Young or old, rich or poor, we all get dry mouth. It's one of society's great levellers. But that doesn't mean you have to suffer through it. Specialty breath freshening products can wet the tongue and target breath odor. As a bonus, they focus on the bacteria that multiply furiously on a dry palate, and they do so without relying on electric shocks (see below).
Is anyone at an especially high risk of getting cottonmouth? Sure. Elderly adults are a bit more likely to get it, and so are patients who've had radiation treatment of the neck or jaw, but, generally speaking, we all have the same Sword of Dry-Mouthed Damocles hanging over us while we sleep.
In fact, sleeping has a lot to do with it...
A nighttime problem
Plenty of conditions can cause dry mouth during the day. Anxiety, stress and even disorders like Sjogren's syndrome can leave the mouth dry as dust. (Likewise, smoking, drinking, exercising and excessive talking can parch your palate.) But, at night, there's one main cause of dryness, and that's sleeping with your mouth open.
It's pretty much unavoidable. While some people do it less often, it's virtually impossible to keep the jaws from opening a bit during the night and giving microbes the chance to run wild. In fact, this trend is so common that a recent study of radiotherapy patients suggested that all reports of dry mouth should be subcategorized as a "day" or "night" problem.
The National Institute of Dental and Craniofacial Research agrees. It recommends seeing a dentist or breath clinician as soon as possible, so that they can accurately diagnose what is causing your dry mouth.
How do they do it?
There are several ways that breath specialists pinpoint the source of xerostomia (the subjecitve sensation of dry mouth). First, they'll take a patient history, complete with plenty of questions about your oral health routine, your habits, your sleep schedule and your tendency to mouth-breathe.
Next, they'll give you a dental examination to see how your oral tissues look. They may even perform a salivary flow rate test. This exam uses finely calibrated tools (and relatively un-embarrassing methods) to precisely measure how much you salivate. It can be very accurate. In fact, a study published in the journal Interface Oral Health Science 2011 found that salivary flow rates can even be predicted, based on your gender and body weight.
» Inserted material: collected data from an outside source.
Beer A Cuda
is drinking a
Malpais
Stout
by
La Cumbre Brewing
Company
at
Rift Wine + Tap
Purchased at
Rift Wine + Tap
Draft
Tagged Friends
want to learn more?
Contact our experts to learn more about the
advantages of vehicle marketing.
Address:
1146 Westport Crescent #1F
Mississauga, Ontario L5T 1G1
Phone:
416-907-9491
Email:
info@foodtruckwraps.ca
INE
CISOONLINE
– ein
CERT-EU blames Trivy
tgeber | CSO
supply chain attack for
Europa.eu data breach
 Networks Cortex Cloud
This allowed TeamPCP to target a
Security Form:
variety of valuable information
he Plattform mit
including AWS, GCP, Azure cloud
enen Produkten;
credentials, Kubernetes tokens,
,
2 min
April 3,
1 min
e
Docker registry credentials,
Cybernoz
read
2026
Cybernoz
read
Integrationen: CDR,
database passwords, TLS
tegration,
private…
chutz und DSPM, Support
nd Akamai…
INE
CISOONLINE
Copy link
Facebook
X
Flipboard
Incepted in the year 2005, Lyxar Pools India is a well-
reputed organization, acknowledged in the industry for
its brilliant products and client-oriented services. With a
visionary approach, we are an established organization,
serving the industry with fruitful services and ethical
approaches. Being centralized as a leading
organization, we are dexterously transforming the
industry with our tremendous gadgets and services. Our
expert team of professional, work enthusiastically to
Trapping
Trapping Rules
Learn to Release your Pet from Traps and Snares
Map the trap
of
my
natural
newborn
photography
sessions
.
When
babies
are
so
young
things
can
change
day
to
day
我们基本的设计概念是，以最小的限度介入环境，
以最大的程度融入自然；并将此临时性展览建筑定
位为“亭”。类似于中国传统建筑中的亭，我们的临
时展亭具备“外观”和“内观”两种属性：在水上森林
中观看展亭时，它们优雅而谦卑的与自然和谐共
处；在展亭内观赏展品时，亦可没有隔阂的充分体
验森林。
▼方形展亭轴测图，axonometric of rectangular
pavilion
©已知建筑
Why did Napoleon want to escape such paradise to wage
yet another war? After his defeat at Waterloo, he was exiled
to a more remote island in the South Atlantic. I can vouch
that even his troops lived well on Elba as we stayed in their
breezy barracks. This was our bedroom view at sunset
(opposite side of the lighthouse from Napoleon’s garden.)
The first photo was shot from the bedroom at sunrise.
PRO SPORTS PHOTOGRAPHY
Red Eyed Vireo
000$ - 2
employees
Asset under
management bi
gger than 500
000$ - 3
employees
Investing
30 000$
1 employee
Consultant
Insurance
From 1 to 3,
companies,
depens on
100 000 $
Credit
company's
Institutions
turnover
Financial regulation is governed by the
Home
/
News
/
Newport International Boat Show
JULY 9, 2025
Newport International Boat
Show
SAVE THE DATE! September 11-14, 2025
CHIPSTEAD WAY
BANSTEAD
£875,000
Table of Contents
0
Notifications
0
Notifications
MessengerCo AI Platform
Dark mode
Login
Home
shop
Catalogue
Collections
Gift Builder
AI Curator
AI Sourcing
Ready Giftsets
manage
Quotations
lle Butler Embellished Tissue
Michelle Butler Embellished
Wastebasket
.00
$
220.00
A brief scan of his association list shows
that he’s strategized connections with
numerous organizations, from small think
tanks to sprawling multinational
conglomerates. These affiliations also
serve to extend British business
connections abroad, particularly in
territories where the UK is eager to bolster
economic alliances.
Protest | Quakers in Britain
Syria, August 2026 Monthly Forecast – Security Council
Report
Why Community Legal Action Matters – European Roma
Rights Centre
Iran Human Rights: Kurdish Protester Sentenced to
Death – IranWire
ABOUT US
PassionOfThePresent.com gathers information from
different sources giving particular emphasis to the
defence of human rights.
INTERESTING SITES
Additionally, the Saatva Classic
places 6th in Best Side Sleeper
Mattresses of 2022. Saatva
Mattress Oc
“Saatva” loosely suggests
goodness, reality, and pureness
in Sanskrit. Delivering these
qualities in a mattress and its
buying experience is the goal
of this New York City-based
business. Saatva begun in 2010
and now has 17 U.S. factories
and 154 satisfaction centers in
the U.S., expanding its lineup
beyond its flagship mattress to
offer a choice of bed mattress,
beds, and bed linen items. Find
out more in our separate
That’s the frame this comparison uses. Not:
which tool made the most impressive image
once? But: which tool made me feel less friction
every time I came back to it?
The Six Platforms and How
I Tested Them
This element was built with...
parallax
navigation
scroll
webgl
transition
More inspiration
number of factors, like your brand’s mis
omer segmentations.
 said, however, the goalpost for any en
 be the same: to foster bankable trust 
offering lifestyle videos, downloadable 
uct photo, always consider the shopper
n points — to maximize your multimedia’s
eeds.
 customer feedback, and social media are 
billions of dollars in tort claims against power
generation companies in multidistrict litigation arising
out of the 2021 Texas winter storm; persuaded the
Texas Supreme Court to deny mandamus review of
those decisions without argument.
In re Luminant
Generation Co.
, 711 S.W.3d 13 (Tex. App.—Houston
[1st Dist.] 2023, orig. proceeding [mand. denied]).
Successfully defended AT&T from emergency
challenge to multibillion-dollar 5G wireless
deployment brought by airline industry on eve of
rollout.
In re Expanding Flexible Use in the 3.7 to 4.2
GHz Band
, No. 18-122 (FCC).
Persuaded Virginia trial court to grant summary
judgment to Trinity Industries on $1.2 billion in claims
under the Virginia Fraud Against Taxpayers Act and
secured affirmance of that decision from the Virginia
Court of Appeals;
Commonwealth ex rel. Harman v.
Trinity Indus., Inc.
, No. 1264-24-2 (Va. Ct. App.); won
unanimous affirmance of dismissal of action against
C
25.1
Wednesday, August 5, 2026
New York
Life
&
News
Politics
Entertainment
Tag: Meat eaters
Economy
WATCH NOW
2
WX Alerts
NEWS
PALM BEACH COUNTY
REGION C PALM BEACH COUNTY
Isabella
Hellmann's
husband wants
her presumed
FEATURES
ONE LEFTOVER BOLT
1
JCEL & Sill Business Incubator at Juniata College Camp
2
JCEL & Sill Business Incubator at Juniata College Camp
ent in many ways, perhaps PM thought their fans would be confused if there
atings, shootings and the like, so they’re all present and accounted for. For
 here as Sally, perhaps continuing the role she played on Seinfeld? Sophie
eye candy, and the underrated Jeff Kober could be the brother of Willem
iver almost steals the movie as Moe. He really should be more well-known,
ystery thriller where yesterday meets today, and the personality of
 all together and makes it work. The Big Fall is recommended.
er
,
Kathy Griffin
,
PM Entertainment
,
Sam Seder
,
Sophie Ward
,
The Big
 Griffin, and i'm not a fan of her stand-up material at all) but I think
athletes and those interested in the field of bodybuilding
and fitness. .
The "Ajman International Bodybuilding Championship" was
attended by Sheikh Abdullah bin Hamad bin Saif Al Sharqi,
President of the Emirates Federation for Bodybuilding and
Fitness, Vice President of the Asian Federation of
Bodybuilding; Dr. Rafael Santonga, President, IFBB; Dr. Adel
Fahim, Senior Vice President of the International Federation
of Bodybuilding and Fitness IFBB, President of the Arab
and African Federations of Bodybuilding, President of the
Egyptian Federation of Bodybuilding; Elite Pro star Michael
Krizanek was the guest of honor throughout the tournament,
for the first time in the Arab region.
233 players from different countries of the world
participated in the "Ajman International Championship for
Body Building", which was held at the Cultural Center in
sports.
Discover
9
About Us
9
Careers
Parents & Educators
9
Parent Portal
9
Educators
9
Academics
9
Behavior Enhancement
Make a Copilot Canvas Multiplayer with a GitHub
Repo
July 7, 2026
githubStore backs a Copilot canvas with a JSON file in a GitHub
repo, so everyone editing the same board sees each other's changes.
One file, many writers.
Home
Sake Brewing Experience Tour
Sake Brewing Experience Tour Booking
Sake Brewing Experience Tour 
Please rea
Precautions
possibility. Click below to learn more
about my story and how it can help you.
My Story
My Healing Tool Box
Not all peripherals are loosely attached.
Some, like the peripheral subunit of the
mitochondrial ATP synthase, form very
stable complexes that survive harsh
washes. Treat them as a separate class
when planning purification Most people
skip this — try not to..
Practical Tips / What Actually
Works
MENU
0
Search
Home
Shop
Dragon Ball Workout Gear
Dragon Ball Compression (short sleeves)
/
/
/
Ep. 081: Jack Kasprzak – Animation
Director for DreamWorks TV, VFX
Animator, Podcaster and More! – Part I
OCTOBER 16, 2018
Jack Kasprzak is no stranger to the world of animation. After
Once you've been checked out, your breath clinician will probably recommend that you start using mouth-wetting specialty breath fresheners. Such products lubricate the tongue, replacing the missing moisture and eliminating bad breath.
These fresheners certainly work better than many other treatments for dry mouth. According to a report appearing in the journal Current Pharmaceutical Design, scientists have tried using pharmaceuticals, acupuncture, gene therapy and even electrostimulation.
Do these work? Some do, some don't, but it's rare to find ones as effective, inexpensive and side-effect-free as a good specialty mouthwash. Consider electrostimulation. According to a new study appearing in the journal Oral Surgery, Oral Medicine, Oral Pathology and Oral Radiology, it works all right. But is it cheap? Hardly.
The report explained that small electrical shocks, delivered from a battery-powered, retainer-like mouthpiece, can "wake up" the salivary glands. However, this form of treatment is experimental and, compared to a simple oxygenating mouthwash, may cost a fortune.
So before you go licking a nine-volt battery just to wet your whistle, consider gargling with an alcohol-free mouthwash instead. It gives bacteria a jolt without all the volts.